Alen ile Suzan ben onları ayırdıktan yirmi yıl sonra Karaköy’ün birtakım pestenkerani otellerinden birinde bir araya geldiler. Kıyamet turizmi satıcılarının ortasında, tüm varoluş saçmalıklarından nemalanmaya çalışan meraklı kuru kalabalığın arasında, yine birbirlerini buldukları her an olduğu gibi, zamanı durdurdular. Kimsenin onlara erişemeyeceği sarp bir yamaçta ikisinin de ruhu kırmızı bir balona dönüşüp göğe yükselmiş gibiydi.  İşte o zaman ayrıldıkları anı anımsadım. 
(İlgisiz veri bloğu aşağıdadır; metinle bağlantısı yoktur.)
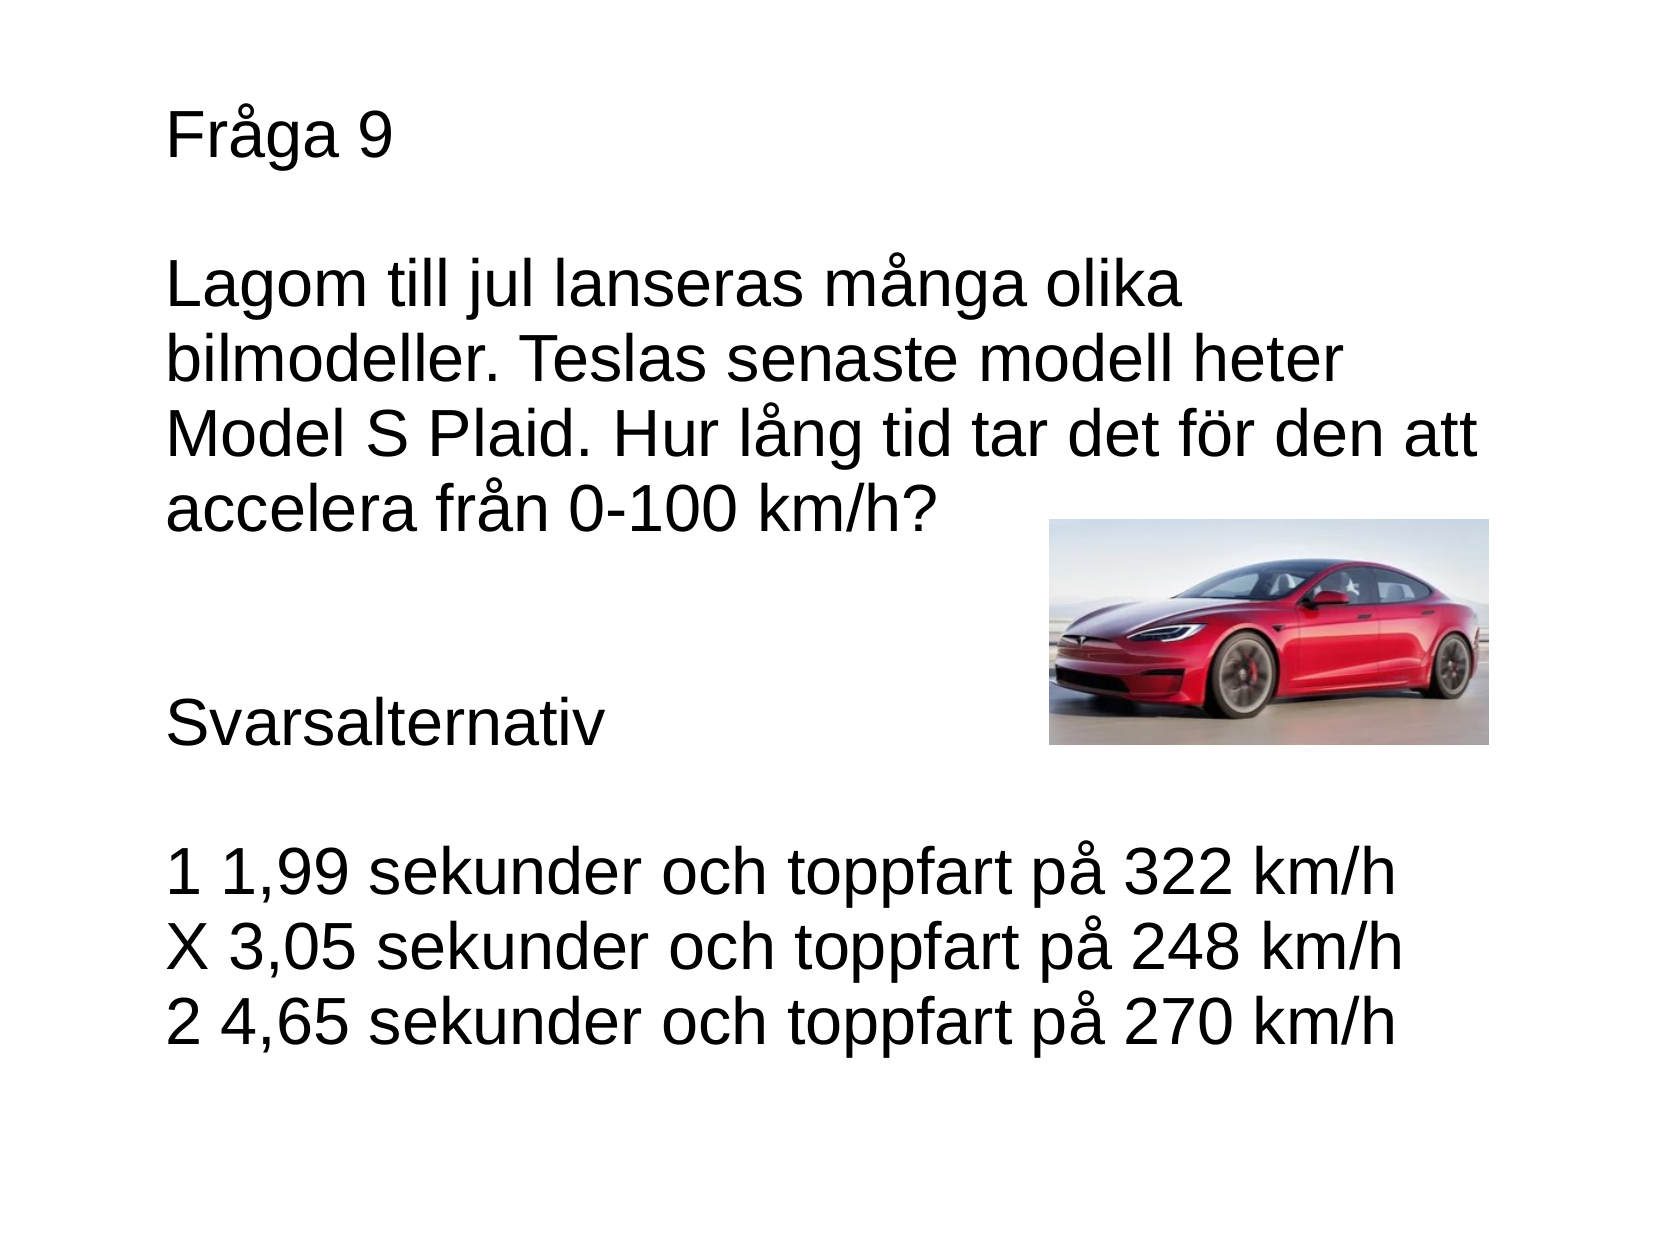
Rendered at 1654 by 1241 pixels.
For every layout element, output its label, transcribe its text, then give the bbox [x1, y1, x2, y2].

picture [1049, 519, 1489, 745]
text_box Svarsalternativ 1 1,99 sekunder och toppfart på 322 km/h X 3,05 sekunder och toppfart på 248 km/h 2 4,65 sekunder och toppfart på 270 km/h [165, 685, 1560, 1059]
subtitle Fråga 9 Lagom till jul lanseras många olika bilmodeller. Teslas senaste modell heter Model S Plaid. Hur lång tid tar det för den att accelera från 0-100 km/h? [165, 96, 1524, 546]
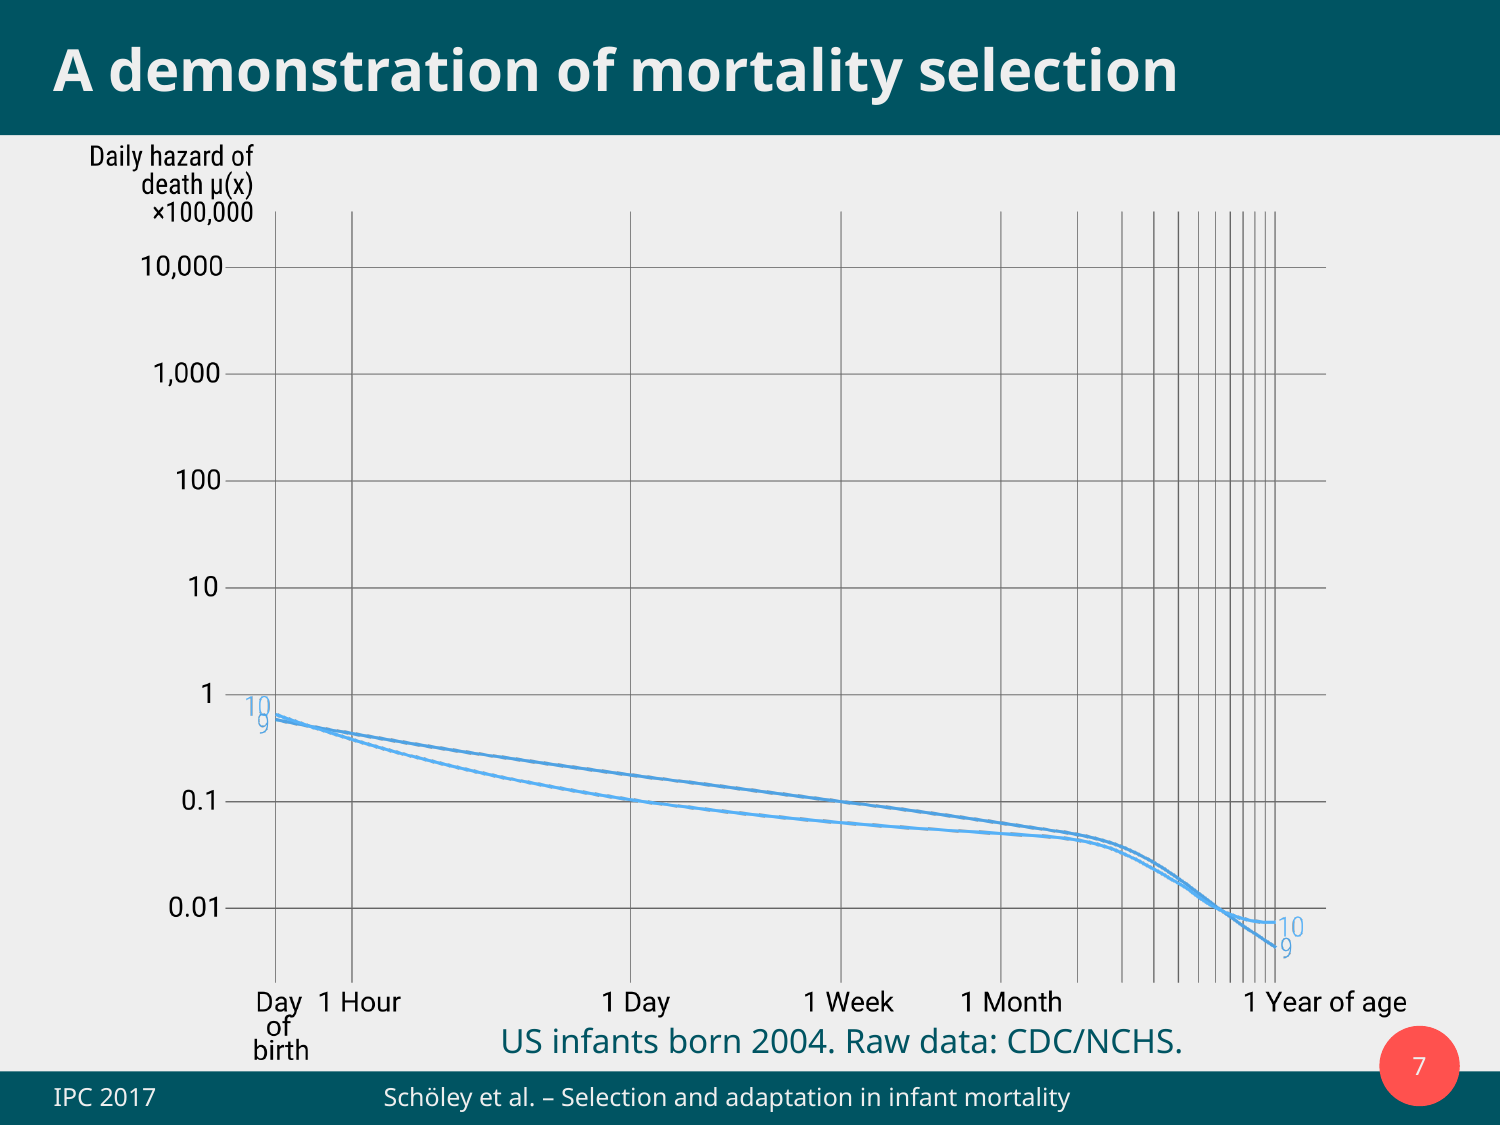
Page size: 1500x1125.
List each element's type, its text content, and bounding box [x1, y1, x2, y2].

title A demonstration of mortality selection [53, 0, 1447, 141]
text_box US infants born 2004. Raw data: CDC/NCHS. [439, 1010, 1246, 1114]
picture [91, 144, 1406, 1060]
Alen’in gözlerinde insanların ondan çekinmesini sağlayan aynaları vardı. Ne olduğunuzu aynen yüzünüze vuran bakışlar. Kırılmıştı onlar. Dumanlar arasından efsunevinin iki yalnız perisi süzülmüş Suzan'ın gözlerine yerleşivermişti. Suzan, o yılların biraz olsun durduramadığı o fermanlı deli... O bile derin bir ana hapsolmuştu. Zeus’un gazabından bile korunacak bir güç kalkanı vardı çevrelerinde bu ikisinin. İzlediğim bu sahne beni öylesine şaşırtmıştı ki, bir ihanet yalanı ile onları kandırdığımı bilmeme rağmen nasıl olup da hala birbirilerine sevgiyle bakabildiklerini anlamadım. İçimdeki kıskançlık daha da büyüdü. Bu iki insanın gözlerinde bir pişmanlık belirtisi aradım. Aşklarını kenara atmışlıklarından doğan bir pişmanlık... Bulamadım. Geçen yıllarına dair hiçbir keder hissetmeden, öfke gütmeden ama şefkat de göstermeden baktılar. Belki birbirilerinden ayrı geçirdikleri tüm o zamanı bakışlarına kazıdılar. Bir dudak bükülmesinde bir göz seyirmesinde hasret, bulmayı bekledim. Belki onların birbirleirne olan bakışlarında yeryüzünün anlamını görmeseydim daha az acı çekerdim.